I didn’t really know him at all when we were older. I wish I had made more of an effort to make more friends in high school with the people I legitimately liked. But I kept to myself. I played chess. I rode my bicycle in my neighborhood.

I waited for the hell of suburbia to be over, so that real life could begin. The suburban night comes to an end with the locks of the garage doors opening with metallic slowness, the extra-wide roads creeping to life, the pretentious cadillacs moving like reptiles in a fogged line so they can get to the city and begin ordering around the slaves around and climb on their backs to be Vice-Presidents of Something, Inc. They get to work, quickly wash their faces with daylight, their faces becoming pale, pasty, ugly, old, forgotten, in that order, as the humor leaves their bodies with their youth, and only the unlucky ones survive til death with nothing permanent to show for it other than another generation to take their place.

I didn’t make too many friends, thinking that one day the exact thing my parents generation worshipped: money, would be mine and I would be finally happy. As a youth I fantasized about the money. And when I had a bit of money, poverty grasped me like a scorned lover and wouldn’t let go. I fantasized about  the kids that tortured me. They would come to me when we were older,  looking for jobs and I would string them along until I finally said “NO!” and they would cry hopelessly. In my head I was as mean and cruel as any kid that tortured me. Now I want my youth back, to reverse those fantasies, to reverse that cruelty, to cure in advance the shame that plagued the next thirty years of my life. To become friends with the people who I had been afraid of.

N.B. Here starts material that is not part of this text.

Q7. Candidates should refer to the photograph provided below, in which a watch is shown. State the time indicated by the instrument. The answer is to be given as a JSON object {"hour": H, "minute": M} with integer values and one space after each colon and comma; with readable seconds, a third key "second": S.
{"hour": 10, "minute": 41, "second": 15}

Maybe Jim tried to kill himself at 18 because he saw the joke before the rest of us did. Jim Norton was funnier by far than all of the kids I grew up with. We were constipated with life and he had crapped it all out. But what made him a comedian was not his enormous talent, or his ability to see through the lies – so easily funnier than the rest of us, but the persistence, mania, tireless study of his peers, and the pursuance of the dream that left the rest of us behind when all we do is weep and sleep.